Scientists across Minnesota are working this summer to learn more about bats in hopes that they can help the species better prepare for a fungus called white-nose syndrome, which has decimated bat populations in other parts of the country.
Researchers actually know very little about the lives of bats, state DNR endangered species coordinator Richard Baker told MPR News host Cathy Wurzer. But recent technological developments have allowed scientists to better track bats.
"We now have transmitters that we can put on these bats, follow them around, and learn more about where they're going, what they're doing," Baker said.
Scientists are focusing on studying young females so they can learn more about how they reproduce and the species' preferred habitats.
White-nose syndrome has decimated bat populations in the northeastern United States since it first emerged in 2007. It's a fungus that leads bats to exhaust their energy supplies during winter hibernation, which can lead to their deaths.
The National Wildlife Health Center estimates that bat populations declined by about 80 percent since white-nose syndrome emerged in the northeast.

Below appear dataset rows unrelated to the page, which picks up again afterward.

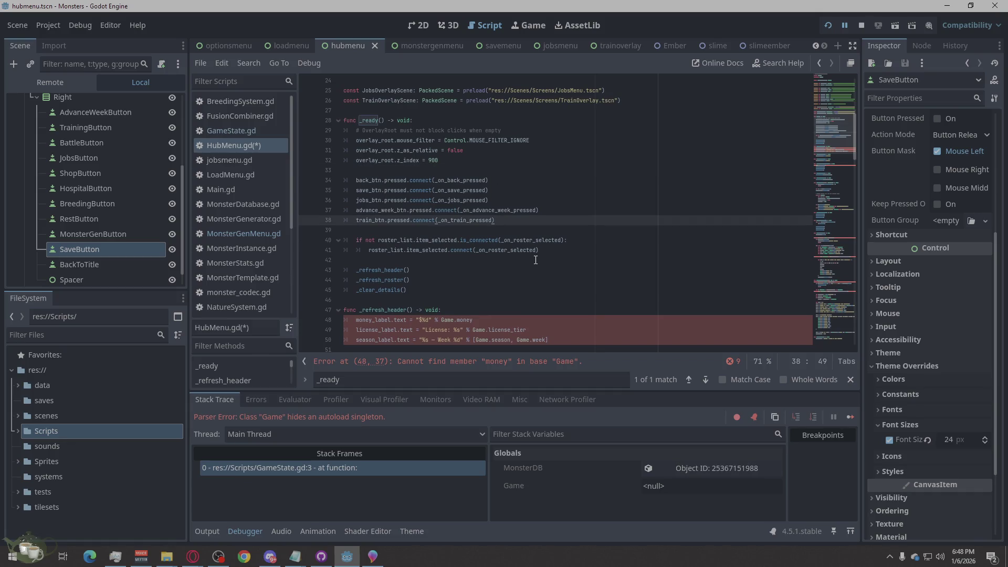
left_click(705, 380)
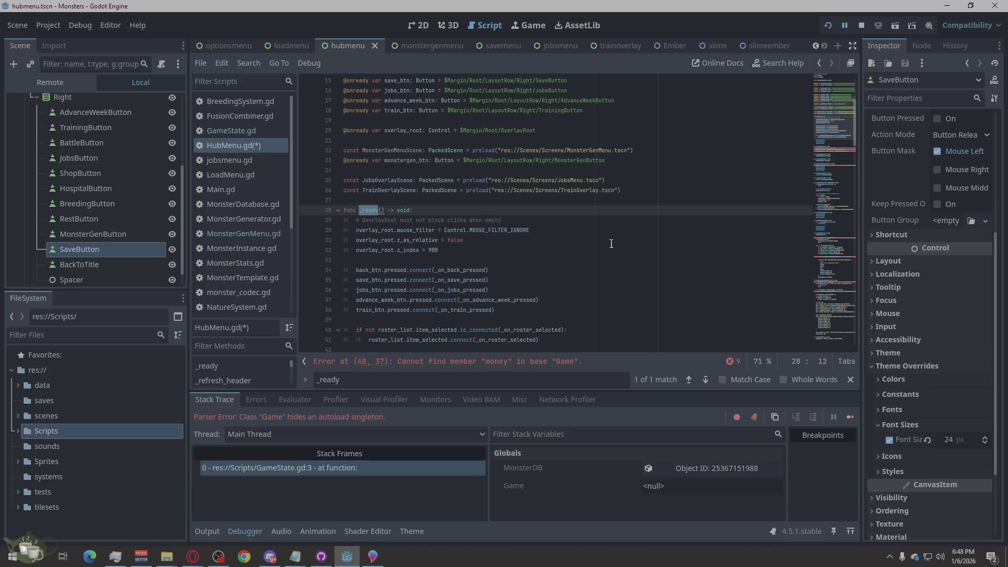
key("alt+Tab")
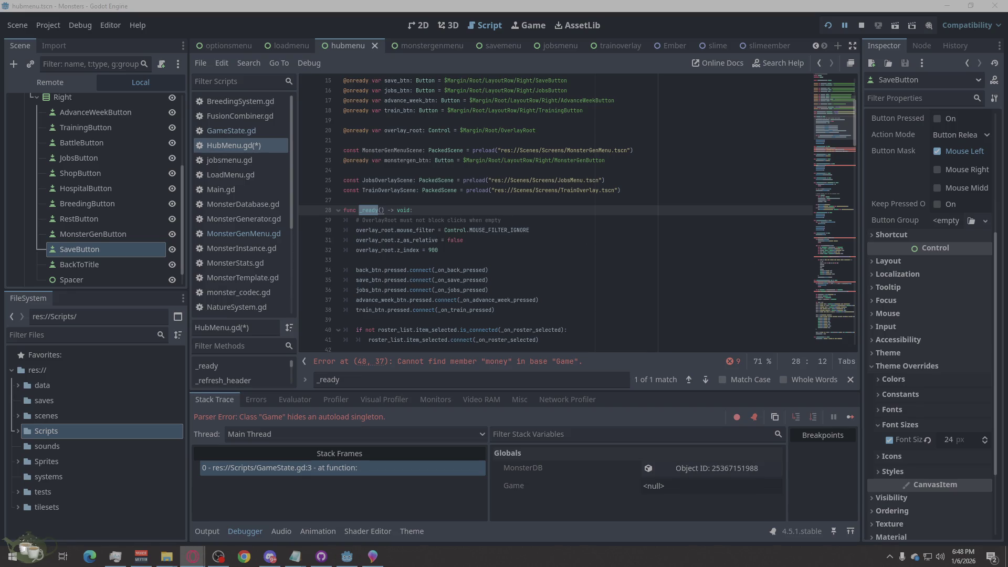
left_click(360, 262)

Baker said cases of white-nose syndrome were found in Minnesota in 2013. He said bats in other states started dying in large numbers about three or four years after the discovery of the fungus.
"We don't yet see that in Minnesota," Baker said. "We have an opportunity to study this species and learn how a healthy population operates, what it needs, so when the disease gets here we can do what we can."

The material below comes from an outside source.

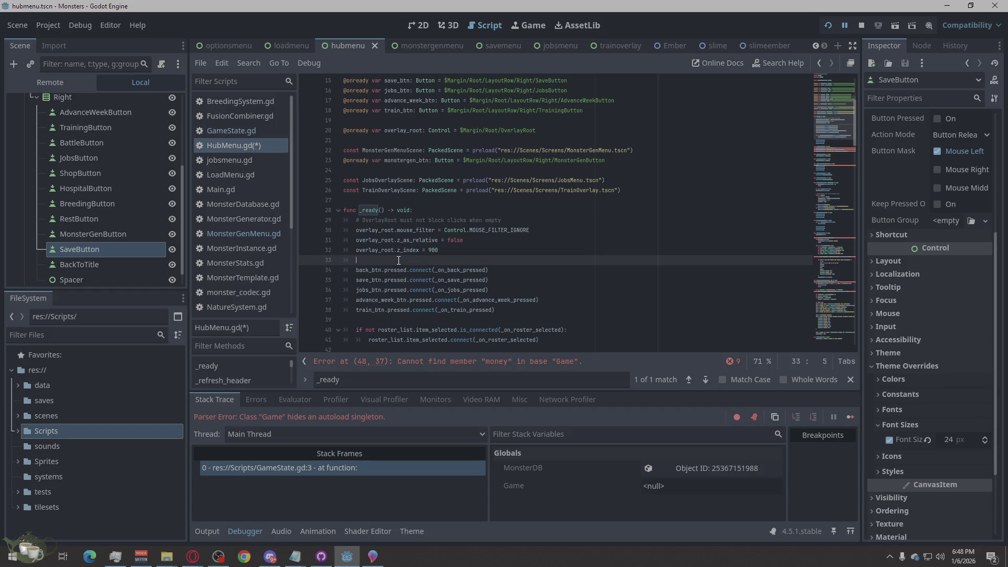
type("monstergen_btn.pressed.connect(_on_monstergen_pressed)")
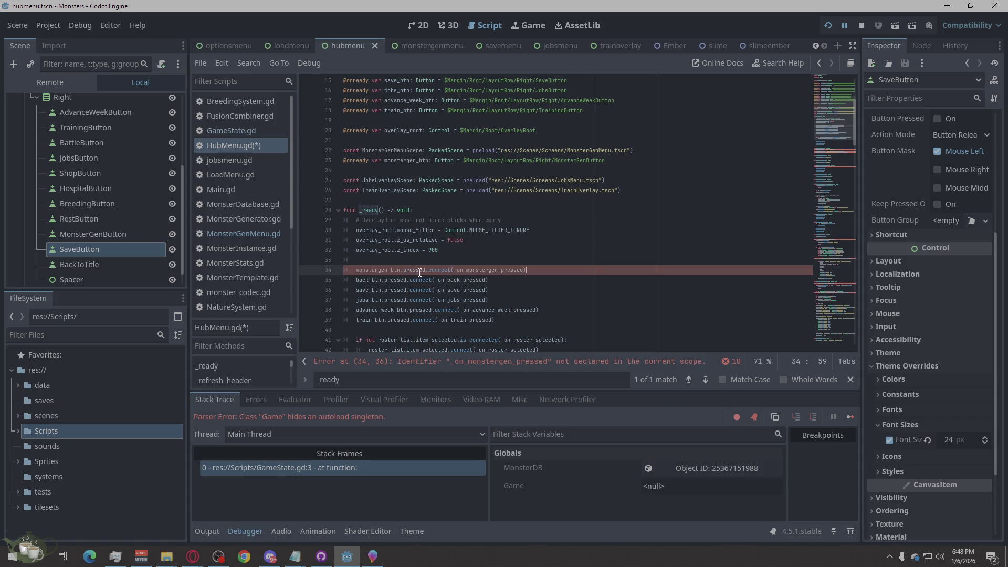
mouse_move(440, 269)
mouse_move(615, 192)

The northern long-eared bat is a special focus of the $1 million study. It was listed as "threatened" by the U.S. Fish and Wildlife Service this spring. Baker said even people wary of the flying creatures benefit from them due to their role in insect control.
"These bats that weigh only a few ounces, they eat their weight in insects every night," Baker said. "So if you don't like mosquitoes, maybe it's time to like bats."